*Extract to read*.
============================================================
We combined slope and vegetation rasters by rescaling to a maximum value of 10, transforming with Resistance.tran function (ResistanceGA), and finally combining in proportions from 0.0 to 1.0 in increments of 0.1 (a total of 11 hypotheses). To choose the LCP model that best represents migration paths, we used the lme4 package v1.1.27.1 (Bates et al. 2015) to build linear mixed models between LCP distance and FST. Source and destination populations were used as random effects to control for non-independence of measurements. Geometric distance was used as the null model of isolation by straight-line distance, and a 30 km distance cutoff was used following previous research showing insignificant isolation-by-distance beyond that scale (Maier 2018; Maier et al. 2022). We also excluded improbable paths that crossed Yosemite and Hetch Hetchy Valleys. The 12 models were ranked, and the one with highest log likelihood and lowest AICc was selected.

Alternative corridor bandwidths

We chose six alternative corridor bandwidths of the optimal LCP model with which to extract environmental features (Fig. 2). This allowed us to directly test which bandwidth best captures environmental influence on genetic migration (see “Optimizing corridor bandwidths”). We considered two simple buffer distances of 100 and 500 m, values chosen relative to the mean yearly dispersal distance of 275 m (Liang 2010), and we calculated them using the gBuffer function (rgeos v0.5.8). Additionally, we considered four least cost corridor (LCC) bandwidths, based on varying thresholds for the accumulated cost surface that was used to produce the LCP model. In contrast to a 1-dimensional LCP, a LCC is a 2-dimensional raster surface showing the accumulated cost of moving between source and destination, for all pixels. Such corridors may potentially better represent the bandwidth of travel, because a multitude of reasonable paths may be considered instead of just one. The accCost function (gdistance) was applied to each meadow, and then the sum of cost values was taken between each pair of meadows. Thresholds for clipping each raster into a corridor were then defined as a lower quantile of all resistance values in the raster, from conservative to inclusive: 0.001, 0.005, 0.01, and 0.05. The remaining pixels were rescaled from 0 to 1, to be used as weights for environmental extraction. This allows the probability of migration at any given pixel to influence the extent to which that local environment is considered.
============================================================
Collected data

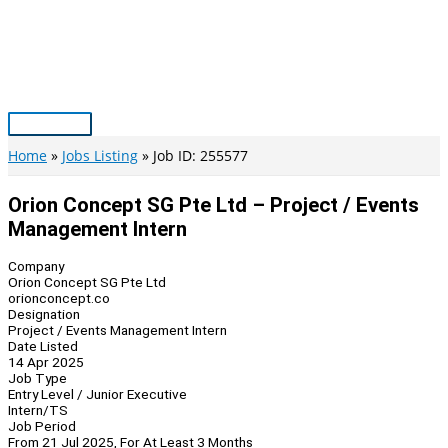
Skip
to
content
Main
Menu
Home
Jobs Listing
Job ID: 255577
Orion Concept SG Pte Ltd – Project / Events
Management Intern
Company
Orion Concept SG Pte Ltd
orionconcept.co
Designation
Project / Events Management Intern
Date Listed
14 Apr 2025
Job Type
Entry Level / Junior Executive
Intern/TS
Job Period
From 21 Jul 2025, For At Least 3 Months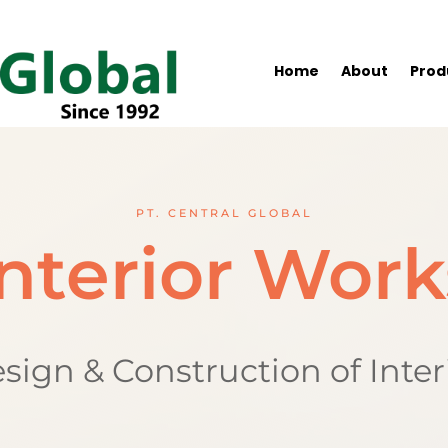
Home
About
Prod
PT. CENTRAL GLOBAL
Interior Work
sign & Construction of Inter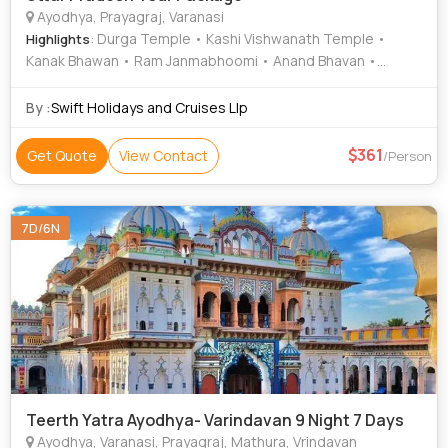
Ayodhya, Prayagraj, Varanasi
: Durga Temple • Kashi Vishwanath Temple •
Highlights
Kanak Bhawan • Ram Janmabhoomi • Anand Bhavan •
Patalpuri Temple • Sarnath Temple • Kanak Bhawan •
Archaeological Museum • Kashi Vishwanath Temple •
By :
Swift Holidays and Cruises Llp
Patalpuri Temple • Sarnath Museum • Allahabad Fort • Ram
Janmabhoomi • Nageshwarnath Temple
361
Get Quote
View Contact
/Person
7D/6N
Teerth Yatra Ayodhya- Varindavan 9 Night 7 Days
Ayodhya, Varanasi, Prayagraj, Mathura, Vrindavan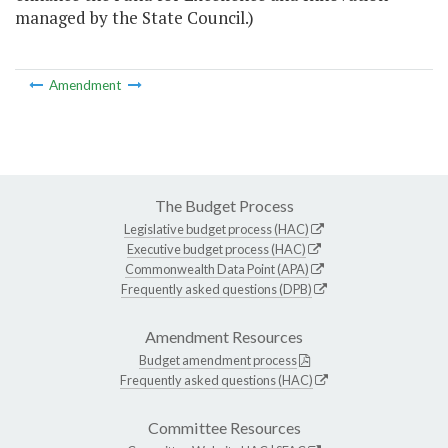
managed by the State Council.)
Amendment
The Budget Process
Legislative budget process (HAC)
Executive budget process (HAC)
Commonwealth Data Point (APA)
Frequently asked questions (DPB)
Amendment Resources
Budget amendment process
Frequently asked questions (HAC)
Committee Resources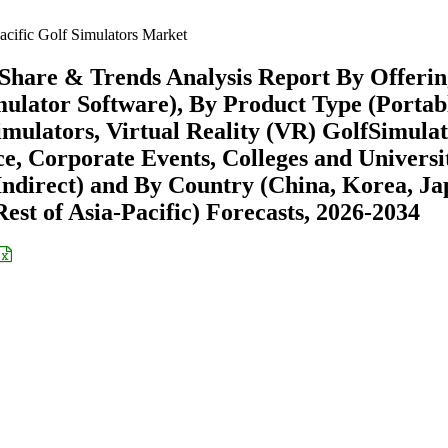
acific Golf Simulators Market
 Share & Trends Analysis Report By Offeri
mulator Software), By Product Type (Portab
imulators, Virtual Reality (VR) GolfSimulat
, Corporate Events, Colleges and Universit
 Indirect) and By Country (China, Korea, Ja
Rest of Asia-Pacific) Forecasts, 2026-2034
============================================================
*Problem requirements*. Name every software package that the methods text above mentions.

*Response to this task*. ResistanceGA, lme4, rgeos, gdistance